I have just been reading the fascinating article on the universal nature of metaphor at the Mother God Chapel.
This isn’t exactly new to me as a concept, but it does make a few things much clearer, and makes a very simple way of answering questions that people often ask about Science Fiction.
For example, people ask why so many alien races are depicted as humanoid. From a purely Darwinist-materialist (or “accidentalist”) perspective this is a very fair question. If beings are simply accidentally-evolved – ultimately from insensate matter – for the accidentally-derived “goal” of survival (“goal” meaning no more than that if they hadn’t survived they wouldn’t be there), there is no reason why they should have any particular shape or nature rather than any other. For any two from entirely different planets (and therefore wholly unconnected streams of internal accidents) to resemble each other closely would fall into the billions-to-one-coincidence category.
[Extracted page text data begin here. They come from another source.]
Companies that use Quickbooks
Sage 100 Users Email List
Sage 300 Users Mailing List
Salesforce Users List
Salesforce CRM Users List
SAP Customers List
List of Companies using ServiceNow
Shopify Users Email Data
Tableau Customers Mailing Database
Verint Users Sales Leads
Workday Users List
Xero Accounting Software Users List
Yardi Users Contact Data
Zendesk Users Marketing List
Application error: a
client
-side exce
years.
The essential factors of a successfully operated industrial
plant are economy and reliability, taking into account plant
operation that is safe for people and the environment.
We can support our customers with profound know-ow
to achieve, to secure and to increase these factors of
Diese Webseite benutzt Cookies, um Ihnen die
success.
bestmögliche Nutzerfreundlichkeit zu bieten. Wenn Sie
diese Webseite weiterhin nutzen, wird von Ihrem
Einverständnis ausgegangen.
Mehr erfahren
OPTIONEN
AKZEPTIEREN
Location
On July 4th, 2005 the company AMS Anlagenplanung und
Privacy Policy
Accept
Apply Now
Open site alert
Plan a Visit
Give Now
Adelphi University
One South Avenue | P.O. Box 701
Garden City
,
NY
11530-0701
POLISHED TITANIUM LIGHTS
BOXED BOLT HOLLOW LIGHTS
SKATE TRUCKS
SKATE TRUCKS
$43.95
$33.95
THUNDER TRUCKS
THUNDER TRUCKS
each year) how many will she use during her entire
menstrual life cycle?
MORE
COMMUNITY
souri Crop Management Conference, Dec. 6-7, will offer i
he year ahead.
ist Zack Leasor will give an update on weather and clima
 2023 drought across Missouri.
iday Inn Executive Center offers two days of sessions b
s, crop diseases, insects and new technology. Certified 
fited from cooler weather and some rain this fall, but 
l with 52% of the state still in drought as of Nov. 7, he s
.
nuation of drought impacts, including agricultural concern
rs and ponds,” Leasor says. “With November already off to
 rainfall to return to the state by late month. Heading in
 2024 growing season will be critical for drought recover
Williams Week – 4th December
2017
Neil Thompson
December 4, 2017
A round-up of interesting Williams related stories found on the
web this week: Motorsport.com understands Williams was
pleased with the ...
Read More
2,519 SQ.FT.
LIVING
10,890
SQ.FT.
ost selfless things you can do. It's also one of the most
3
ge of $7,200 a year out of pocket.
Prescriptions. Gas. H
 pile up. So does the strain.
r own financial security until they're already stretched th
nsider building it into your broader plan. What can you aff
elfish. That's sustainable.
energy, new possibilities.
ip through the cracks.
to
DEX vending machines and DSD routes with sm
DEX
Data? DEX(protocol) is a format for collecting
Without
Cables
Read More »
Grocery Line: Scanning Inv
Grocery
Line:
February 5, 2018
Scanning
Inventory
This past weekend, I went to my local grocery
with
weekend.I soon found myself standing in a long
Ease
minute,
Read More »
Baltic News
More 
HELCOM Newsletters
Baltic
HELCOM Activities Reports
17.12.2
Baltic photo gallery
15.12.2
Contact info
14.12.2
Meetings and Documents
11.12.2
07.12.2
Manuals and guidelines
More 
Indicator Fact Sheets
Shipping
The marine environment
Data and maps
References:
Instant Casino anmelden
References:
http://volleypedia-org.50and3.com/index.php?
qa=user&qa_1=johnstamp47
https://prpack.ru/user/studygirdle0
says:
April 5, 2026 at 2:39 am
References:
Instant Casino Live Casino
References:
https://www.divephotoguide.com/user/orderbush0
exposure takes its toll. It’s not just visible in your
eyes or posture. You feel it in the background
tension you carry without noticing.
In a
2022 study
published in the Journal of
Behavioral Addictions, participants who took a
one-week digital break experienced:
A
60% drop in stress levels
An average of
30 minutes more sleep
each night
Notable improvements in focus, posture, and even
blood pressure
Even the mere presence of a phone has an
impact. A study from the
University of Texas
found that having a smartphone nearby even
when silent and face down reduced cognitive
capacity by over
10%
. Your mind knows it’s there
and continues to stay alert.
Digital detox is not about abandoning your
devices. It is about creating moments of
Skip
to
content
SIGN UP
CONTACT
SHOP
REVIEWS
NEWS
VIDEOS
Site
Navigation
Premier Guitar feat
Now we all – even the materialists – know real the reason that aliens often resemble humans. It is because alien beings are in fact only metaphors for what a human writer is trying to say. Science fiction is no more about real aliens than Beatrix Potter’s books are about real rabbits.
That is one way of looking at it, and it is certainly true as far as it goes. However acknowledging this decidedly undermines the “verisimilitude” of science fiction and makes a reasonable logical objection for critics.
However, and speaking as an alien (from your point of view), this matters to me on a more-than-ficitonal level. This objection to the humanoidity of other species only holds true if one accepts the materialist-accidentalist view of universal manifestation – in other words the popular west-Tellurian view that physical things are what they are accidentally and without meaning.
What if – as the article asks – ” the physical elements of being from which we draw our metaphors – are themselves metaphors of something that transcends them?” This transfigures science fiction completely. We can see, for example, that the humanoid form, may be, rather than a mere accident of ape-mutation, the perfect metaphor (or at least one of them) for the central, or axial, choice-making being of a given world-system. Or to put it thealogically, the “image of God”.
Similarly – and this is one of the fundamental premisses of The Flight of the Silver Vixen – the resemblance of certain stages of humanoid culture to one another. The existence of a “modern world” with some parallel features on more than one unrelated humanoid planet, for example, is a distinct probability if we regard history as a natural development of the universal phenomenon of the Four Ages rather than a set of randomly accidental developments.
Indeed the whole question of which of our metaphors in style, art and other areas are really “ours” (whether “ours” refers to you humans, or my people, or anyone else) and which are reflections of universal metaphors becomes moot.
That is one subject, among many others, that I am pursuing in my next book.
Of course, I am not proposing this as a “solution” to some of the problems of current Tellurian science fiction. That genre, going back at least to the days of Jules Verne, has been rooted deeply and exclusively in the “Enlightenment” Tellurian view of science, which is inherently accidentalist.
What I am proposing is something far more radical. A new form of science fiction with much deeper ontological roots.
And that is what I am pursuing in all my books.